As statements go, I think “Capitalism Kills Love” is rather a nice one, if a little intellectually slight. I certainly wouldn’t go so far as to take it that seriously – after all, both Capitalism and Love are tough old birds, and both will fortunately / unfortunately (depending on one’s perspective and current situation) endure.

They weren’t so sanguine at Art Basel Miami Beach last week, when Paris-based James Thornhill and Fulvia Carnevale, who make art as Claire Fontaine, put up the above statement in red, white and blue neon. The owner of the building whose façade was adorned with the text asked for it to be taken down. “He was pretty shocked,” Fulvia Carnevale is reported in the Art Newspaper as saying. “He thought the meaning was too political for him. This can happen with people who are outside of the art world.”

As Claire Fontaine’s website describes the duo’s work thus: “Claire Fontaine uses her freshness and youth to make herself a whatever – singularity and an existential terrorist in search of subjective emancipation,” I have no doubt that Carnevale is used to people outside the art world not fully understanding Claire Fontaine or their projects. Nevertheless, It’s an interesting situation when such dichotomies: art world / non artworld; Europe / USA emerge, with one group genuinely having no comprehension of the intentions of the other. Particularly when so much culture is cross-pollinated by the internet and entertainment industries from one side of the Atlantic to another, and when so much art makes commentary on and engagement with the ‘outside world’ its subject and focus.
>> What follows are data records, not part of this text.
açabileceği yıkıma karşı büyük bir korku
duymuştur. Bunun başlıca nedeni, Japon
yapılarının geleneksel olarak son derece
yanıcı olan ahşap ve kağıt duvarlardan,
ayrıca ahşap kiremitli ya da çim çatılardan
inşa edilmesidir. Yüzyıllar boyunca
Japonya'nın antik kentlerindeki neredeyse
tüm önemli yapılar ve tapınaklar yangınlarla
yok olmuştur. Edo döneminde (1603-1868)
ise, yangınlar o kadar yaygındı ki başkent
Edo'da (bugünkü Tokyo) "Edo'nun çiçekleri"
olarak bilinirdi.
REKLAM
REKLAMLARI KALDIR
A passing policeman is quoted in the Art Newspaper as telling Claire Fontaine to “go back to Europe,” while in the feedback to the news piece (here), a reader from Atlanta comments: “Let them go to North Korea and sell their garbage there.” Taking the fact that the Atlanta reader was replying on the Art Newspaper’s website, and can therefore be assumed to be interested in, and engaged with contemporary art, I can only infer that their dismay came from that inexplicably American problem with Socialism. For my part, I’m not too thrilled with Capitalism either, though an awful lot of the world’s greatest art treasures simply wouldn’t have been made without it.